Royce Mendes,
Directeur général et chef de la stratégie macroéconomique
Après avoir espéré en vain que l’inflation décélère d’elle-même, les dirigeants autour du monde font finalement leur mea culpa. La secrétaire américaine au Trésor, Janet Yellen, a fait écho aux récents commentaires du président de la Réserve fédérale (Fed), Jerome Powell, à savoir que les décideurs américains avaient mal évalué la persistance des pressions inflationnistes. Pour sa part, la Banque du Canada (BdC) reconnaît depuis un certain temps qu’elle s’est trompée au sujet de l’inflation et s’est mise en mode rattrapage.

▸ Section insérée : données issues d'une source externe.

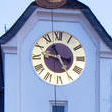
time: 3:24
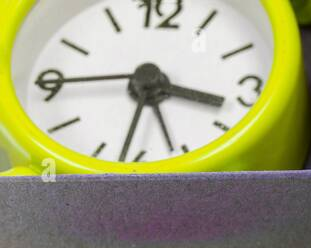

Pour reprendre du terrain, la BdC a relevé ses taux d’un autre 50 points de base cette semaine, portant le taux directeur à 1,50 %. Ce cycle de hausses est le plus rapide depuis que la BdC fixe des cibles d’inflation. La Fed devrait annoncer une augmentation d’envergure similaire plus tard ce mois-ci. Les autres banquiers centraux, notamment en zone euro, discutent de la nécessité d’agir vigoureusement à court terme pour contenir les pressions inflationnistes.
Il est facile, après coup, de critiquer les décideurs pour une série d’erreurs qui leur ont fait prendre beaucoup de retard. Les programmes d’assouplissement quantitatif ont été maintenus trop longtemps. Au Canada, même si la banque centrale a interrompu son programme d’achat d’actifs des mois avant certaines de ses homologues ailleurs dans le monde, elle a tout de même accaparé, avec les mesures d’assouplissement, plus de 40 % du marché des obligations souveraines.
Il ne fait aucun doute non plus que le taux directeur de plusieurs pays est resté trop bas trop longtemps. C’est entre autres parce que les banques centrales ont tardé à reconnaître l’importance et la persistance des contraintes du côté de l’offre. Mais c’est aussi parce que les dirigeants ont commis une erreur en se liant les mains avec des indications prospectives trop précises sur les déclencheurs d’une politique plus stricte. Il en a résulté une surchauffe dans un certain nombre d’économies, ce qui a alimenté une inflation excessive découlant de facteurs hors du contrôle des banques centrales – comme les prix des marchandises à l’échelle mondiale ou les perturbations dans les chaînes d’approvisionnement.
Les dirigeants de la BdC et leurs homologues internationaux prennent maintenant des mesures pour remédier à la situation. Ils sont aussi plus précis au sujet des risques qui pavent le chemin à emprunter. L’inflation élevée est là depuis assez longtemps pour qu’il soit réaliste de penser qu’elle s’intégrera aux attentes, ce qui compliquerait d’autant plus la tâche de réduire les pressions sur les prix. Dans le pire des cas, le public perdrait confiance en la capacité des responsables des politiques monétaires à faire reculer l’inflation. Les éléments de base d’une inflation faible et stable sont l’ancrage des attentes et la crédibilité des banques centrales.
À cet égard, la BdC a intensifié sa rhétorique agressive pour convaincre tout le monde que sa cible d’inflation de 2 % demeure sacro-sainte. En mentionnant cette semaine que les décideurs pourraient agir avec plus de force au besoin, elle a ouvert la porte à une hausse de taux supérieure à 50 points de base en juillet. Les banques centrales des autres régions du monde adoptent une approche combative similaire. Qu’il s’agisse ou non d’une simple tentative de persuasion, voilà qui devrait aider à ancrer les attentes d’inflation et à rétablir la crédibilité. Il est encore possible de diminuer l’inflation sans nécessairement provoquer une récession. Les chances, qui reposent en partie sur la confiance du public envers les décideurs, sont minces. Mais elles sont là. Ainsi, même si la hausse des taux d’intérêt nuira au portefeuille des ménages et des entreprises, le changement de tactique en faveur du resserrement des conditions financières est nécessaire pour freiner l’inflation et faire à nouveau fonctionner l’économie de façon efficace. Mieux vaut tard que jamais.